Sunday 22 November 1998
(pounds 9.99, Little, Brown)
Pearson's mission in writing this book is to convince us all that Belgium's reputation for being dull and dreary is completely undeserved. "Belgian mundanity," he states, "is a camouflage. But like all camouflage, this one, once recognised, quickly disappears to reveal the solid, eccentric shape beneath."
His account of the journey, taking him from Ostend in the North to Arlon in the South, is one of the most amusing things I have read for a long time. From the holiday house in East Flanders, the walls of which "sucked in brightness and burped back dust", to the mannerisms of his hosts, memorably one Monsieur Bonfond ("a pear-shaped man in a weekend sweater"), Pearson's observations are both fresh and funny.
Perhaps the most refreshing thing about this odd combination of travel- writing, history and slapstick is that Pearson makes no pretence of sticking to the point. Anecdotes about adolescence mingle happily with character observations on irritating museum staff as Pearson, girlfriend and baby daughter in tow, bimbles around Belgium. He does not, thank God, drag us around too many worthy artefacts or yawn on about local custom. We get taken, instead, into endless grim guest-houses, on a whistle-stop tour of garden ornamentation in Flanders, and into the Paul Delvaux Museum, where, we are told, "the nipple count must be well into four figures".
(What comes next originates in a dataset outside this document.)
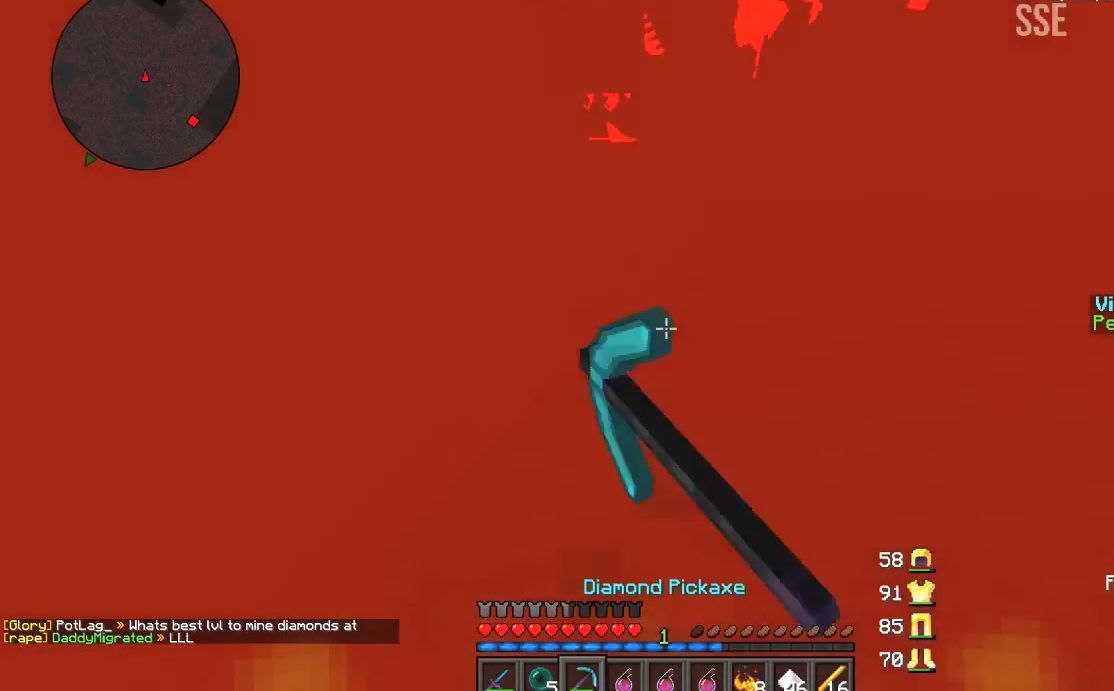
{"keys": ["w"], "mouse": ["left"], "events": []}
In his ability to combine sharp observation with an unpretentious, often self-deprecating, tone, Pearson manages to convey both affection and admiration for a country which has been invaded so often that the inhabitants have tried to make it "look as uninteresting as possible in the hope that, in the future, their neighbours will simply ignore them or march right through on the way to somewhere that looks more exciting".